Top of GIVEN RECORDS

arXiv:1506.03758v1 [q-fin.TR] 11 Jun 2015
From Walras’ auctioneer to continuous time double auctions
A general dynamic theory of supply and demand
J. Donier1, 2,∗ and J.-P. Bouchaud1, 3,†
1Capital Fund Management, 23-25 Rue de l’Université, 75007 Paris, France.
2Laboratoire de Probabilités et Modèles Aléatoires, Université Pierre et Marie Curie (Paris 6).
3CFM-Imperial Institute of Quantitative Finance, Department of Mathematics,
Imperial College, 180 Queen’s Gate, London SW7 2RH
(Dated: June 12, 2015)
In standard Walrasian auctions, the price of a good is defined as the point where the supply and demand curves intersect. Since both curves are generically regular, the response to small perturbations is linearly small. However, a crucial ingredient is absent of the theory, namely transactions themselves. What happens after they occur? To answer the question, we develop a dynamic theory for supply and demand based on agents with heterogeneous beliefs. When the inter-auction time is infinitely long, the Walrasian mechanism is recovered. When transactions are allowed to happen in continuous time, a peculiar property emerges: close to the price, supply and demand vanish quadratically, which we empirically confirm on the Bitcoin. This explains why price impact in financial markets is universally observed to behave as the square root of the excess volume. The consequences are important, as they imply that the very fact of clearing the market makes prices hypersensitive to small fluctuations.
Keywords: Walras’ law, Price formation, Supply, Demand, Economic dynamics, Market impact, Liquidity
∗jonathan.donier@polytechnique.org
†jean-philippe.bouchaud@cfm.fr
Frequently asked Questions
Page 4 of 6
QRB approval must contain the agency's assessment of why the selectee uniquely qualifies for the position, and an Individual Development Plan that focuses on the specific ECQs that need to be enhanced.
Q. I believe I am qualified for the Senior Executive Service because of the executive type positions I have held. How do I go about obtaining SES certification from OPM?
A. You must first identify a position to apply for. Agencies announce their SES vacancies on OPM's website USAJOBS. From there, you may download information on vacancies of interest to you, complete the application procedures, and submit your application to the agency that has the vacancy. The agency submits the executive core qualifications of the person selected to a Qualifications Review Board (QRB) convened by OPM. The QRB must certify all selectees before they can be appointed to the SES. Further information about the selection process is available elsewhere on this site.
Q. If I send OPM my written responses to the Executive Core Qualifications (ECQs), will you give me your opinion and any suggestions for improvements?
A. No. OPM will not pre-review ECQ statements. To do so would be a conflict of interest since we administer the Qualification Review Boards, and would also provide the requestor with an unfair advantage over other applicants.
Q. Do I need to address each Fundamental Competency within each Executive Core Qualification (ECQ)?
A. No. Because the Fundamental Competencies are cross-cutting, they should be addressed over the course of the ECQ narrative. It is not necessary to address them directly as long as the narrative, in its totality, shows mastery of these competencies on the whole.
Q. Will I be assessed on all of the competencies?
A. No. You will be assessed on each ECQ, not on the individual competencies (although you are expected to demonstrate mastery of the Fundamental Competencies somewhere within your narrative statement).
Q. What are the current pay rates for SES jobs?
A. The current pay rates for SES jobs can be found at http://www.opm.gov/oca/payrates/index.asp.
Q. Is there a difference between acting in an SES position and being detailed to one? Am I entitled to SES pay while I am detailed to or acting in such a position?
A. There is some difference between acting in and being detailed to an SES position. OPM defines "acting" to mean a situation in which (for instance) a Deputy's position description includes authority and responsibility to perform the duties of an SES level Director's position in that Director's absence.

Bottom of GIVEN RECORDS

◆ BRIEF
If a line in the listing holds the word "within", copy it out.

◆ REPLY TO THE TASK
Q. Do I need to address each Fundamental Competency within each Executive Core Qualification (ECQ)?
A. No. You will be assessed on each ECQ, not on the individual competencies (although you are expected to demonstrate mastery of the Fundamental Competencies somewhere within your narrative statement).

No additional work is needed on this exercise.